Manufacturing Synergies with Supply Chain Advance Quality Management

As global markets evolve, supply chain managers are faced with many new challenges, as traditional approaches to managing supply chains prove increasingly ineffective. The integration of quality management principles offers potential for broadening the perspective of supply chain management from its traditional narrow focus on costs and competitive relationships to a focus on cooperative relationships between members of the supply chain and the strategic importance of supply chain management to the achievement of cumulative competitive capabilities.

While product quality is a primary focus among Best-in-Class manufacturers, supply chain quality is a close second. Increasing suppliers’ performance, reducing part costs, and increasing visibility into suppliers all play a significant role in manufacturer quality management.

Supply chain management directly impacts overall quality and the profitability of any company. It is increasingly important to take advantage of manufacturing and supply chain synergies to improve customer satisfaction, deepen employee engagement, and promote organizational performance.

Top-performing manufacturers have internalized the importance of supply chain synergies. Compared to All Others, the Best-in-Class are:

  • 9x more likely to implement supply chain management as a technology that supports quality management.

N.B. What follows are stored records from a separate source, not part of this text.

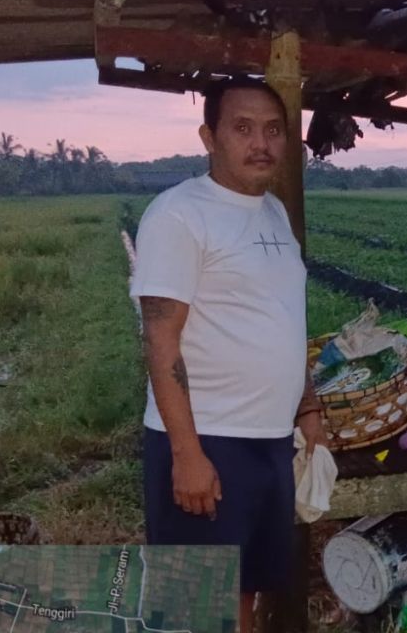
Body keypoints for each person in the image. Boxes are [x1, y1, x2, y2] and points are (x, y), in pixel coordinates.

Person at [130, 75, 324, 632]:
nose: (260, 143)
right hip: (208, 439)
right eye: (242, 129)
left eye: (272, 130)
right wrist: (187, 456)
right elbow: (160, 341)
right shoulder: (179, 215)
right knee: (200, 606)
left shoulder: (273, 214)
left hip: (267, 442)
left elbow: (285, 319)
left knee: (244, 589)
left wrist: (307, 408)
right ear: (208, 137)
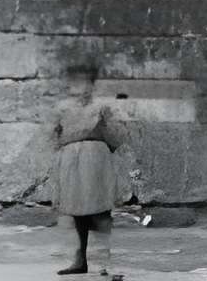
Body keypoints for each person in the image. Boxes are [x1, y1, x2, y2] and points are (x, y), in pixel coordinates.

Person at [13, 61, 132, 276]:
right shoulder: (62, 108)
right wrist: (53, 160)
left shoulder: (102, 108)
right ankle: (80, 259)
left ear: (92, 85)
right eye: (77, 84)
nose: (82, 89)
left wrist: (106, 138)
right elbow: (51, 136)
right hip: (71, 160)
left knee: (101, 210)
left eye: (86, 83)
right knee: (77, 210)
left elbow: (118, 136)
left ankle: (105, 262)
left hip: (96, 160)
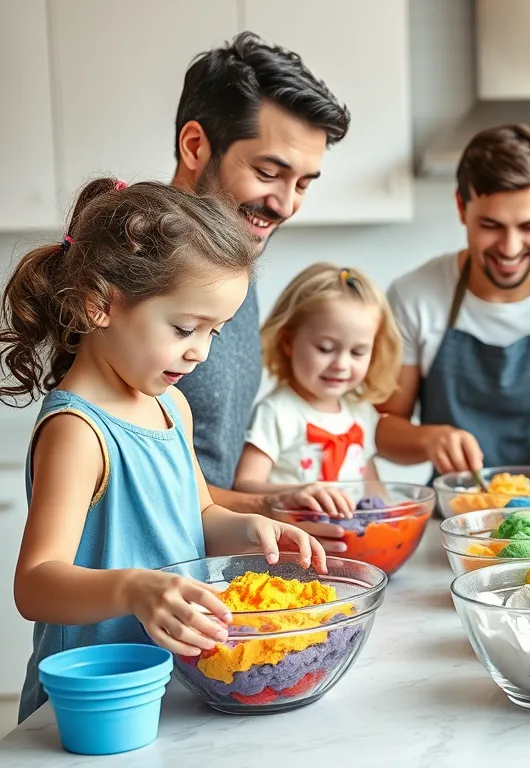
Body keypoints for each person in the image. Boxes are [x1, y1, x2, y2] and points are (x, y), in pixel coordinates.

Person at [0, 179, 328, 723]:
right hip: (96, 699)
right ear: (99, 304)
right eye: (184, 328)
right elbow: (36, 584)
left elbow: (198, 516)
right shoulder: (78, 431)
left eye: (213, 333)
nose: (198, 351)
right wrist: (134, 589)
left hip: (173, 682)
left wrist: (251, 526)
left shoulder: (171, 405)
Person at [171, 31, 352, 514]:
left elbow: (205, 470)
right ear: (195, 146)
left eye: (303, 184)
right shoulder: (139, 273)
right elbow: (134, 486)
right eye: (269, 173)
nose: (286, 205)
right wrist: (270, 508)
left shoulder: (233, 258)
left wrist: (284, 497)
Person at [377, 124, 530, 490]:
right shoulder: (414, 295)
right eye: (491, 225)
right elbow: (383, 426)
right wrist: (429, 439)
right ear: (460, 207)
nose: (511, 247)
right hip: (455, 517)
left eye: (529, 225)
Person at [233, 264, 402, 514]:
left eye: (358, 352)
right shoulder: (277, 412)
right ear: (288, 342)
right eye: (325, 348)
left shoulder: (361, 412)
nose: (341, 364)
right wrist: (293, 494)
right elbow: (245, 485)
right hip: (295, 543)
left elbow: (372, 488)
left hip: (348, 543)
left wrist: (394, 514)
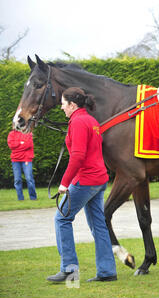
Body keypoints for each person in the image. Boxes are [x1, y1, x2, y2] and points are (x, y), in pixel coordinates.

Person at [47, 87, 117, 283]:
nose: (62, 108)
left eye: (63, 104)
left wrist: (64, 183)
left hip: (86, 180)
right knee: (99, 226)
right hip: (99, 179)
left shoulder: (77, 122)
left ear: (72, 104)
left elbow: (78, 156)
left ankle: (69, 269)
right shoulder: (91, 121)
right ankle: (107, 271)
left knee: (61, 219)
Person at [7, 128, 37, 201]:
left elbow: (28, 145)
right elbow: (11, 145)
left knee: (29, 178)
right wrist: (21, 143)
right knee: (17, 180)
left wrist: (18, 145)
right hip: (15, 160)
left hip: (27, 159)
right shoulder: (11, 134)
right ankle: (20, 198)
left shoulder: (28, 133)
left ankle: (33, 198)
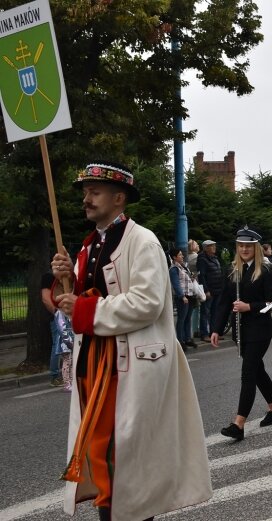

  • 6x more likely to track suppliers with a traceability system.

  • 23% more likely to standardize quality business processes to improve supplier collaboration in new products, parts selection, warranty planning, and product obsolescence.

  • 10% more likely to feel operational pressure to manage supply chain risk.

  • 8% more likely to focus on the supply chain to increase performance, reduce part cost, and increase visibility into quality.

The Numbers: Manufacturer Buyer Intent in Supply Chain Management

Aberdeen in there survey captured 36 million buyer intent signals in its sub-sample of manufacturing categories over the past year. We identified the number of unique devices researching each week across 124,000 manufacturing firms globally (Figure 1).

Figure 1: Supply Chain Management Buyer Intent in Manufacturing

In aggregate, this Manufacturing index shows a sustained buyer intent signal in supply chain and steady interest in supply chain management (SCM): Manufacturing providers are looking to bring new and sophisticated analyses to the abundant data they maintain. A major push in manufacturing is the strong desire to convert better SCM into focused improvements in quality. The results show that SCM investments are a means to accomplish that goal.

Aberdeen’s intent data provides a macro-level view of how manufacturing and large groups of companies are consuming content, and where their interests lie. However, this data also provides a more granular, company-level view, down to the device ID. This yields unprecedented clarity into how specific organizations are consuming content, and where they might be making near-term investments.

A number of guidelines arise from this research. First, do not be swayed by fear of getting ‘stuck in the middle’. Managers should note that strength on several capabilities at the same time is a powerful competitive weapon. Organizations that relentlessly pursue a single capability will fall behind in the global marketplace.

Second, continuing quality management efforts leads to two benefits. In addition to leading to improvements in product quality, quality management practices are associated with supply chain performance improvements, through their impact on variance reduction. These include minimization of cycle time and improvement of on-time delivery rates. These are improvements that drive cumulative capabilities.

Third, work to establish a strong partnership with a few suppliers, based on trust and sharing of information. The approach known as comaker-ship will lead to benefits in both quality and supply chain management, including reduced cycle time, increase inventory turnover ratio and higher on-time delivery rates. Again, these drive cumulative capabilities.

Finally, managers should follow a sequential process that starts with the basics when implementing co-makership. Begin by working to reduce the number of suppliers. From there, move to leveraging their quality performance to where their process can be trusted to provide materials without inspection. Finally, a true partnership can be established, where buyers and suppliers are intimately involved in helping each other product quality products and improving their supply chain performance.

Today's business environment, assisted by the predominance of quality management practices, favours the development of cumulative capabilities, rather than tradeoffs. As a result, successful managers incorporate a horizontal perspective in their supply chains, capitalizing on the dependence between buyer and suppliers. A strong, committed supplier can be a real asset to an organization. When key suppliers get involved in product and process development at the buyer's organization, they are better able to serve the buyer. Its processes can be designed with in-depth knowledge of the characteristics of the materials that will be purchased from the supplier in mind. Suppliers may be able to provide useful inputs into the design of products, before production even begins. An additional benefit associated with the development of a small cadre of trusted suppliers is development of the ability to accept incoming materials without inspection. Thus, quality improvement can lead to cost reduction.

The good news is that many organizations are already well positioned to undertake efforts to change relationships with suppliers. An existing foundation in quality management can be leveraged into the development of close and cooperative relationships with suppliers. Conversely, effective supply chain management will reap benefits in terms of quality improvement. Quality management and supply chain management go hand in hand—it's as simple as that.

Developing a cumulative capability in quality management is an effective competitive weapon. It positions an organization to compete on two fronts simultaneously, as well as leading to improved performance on both quality and supply chain metrics.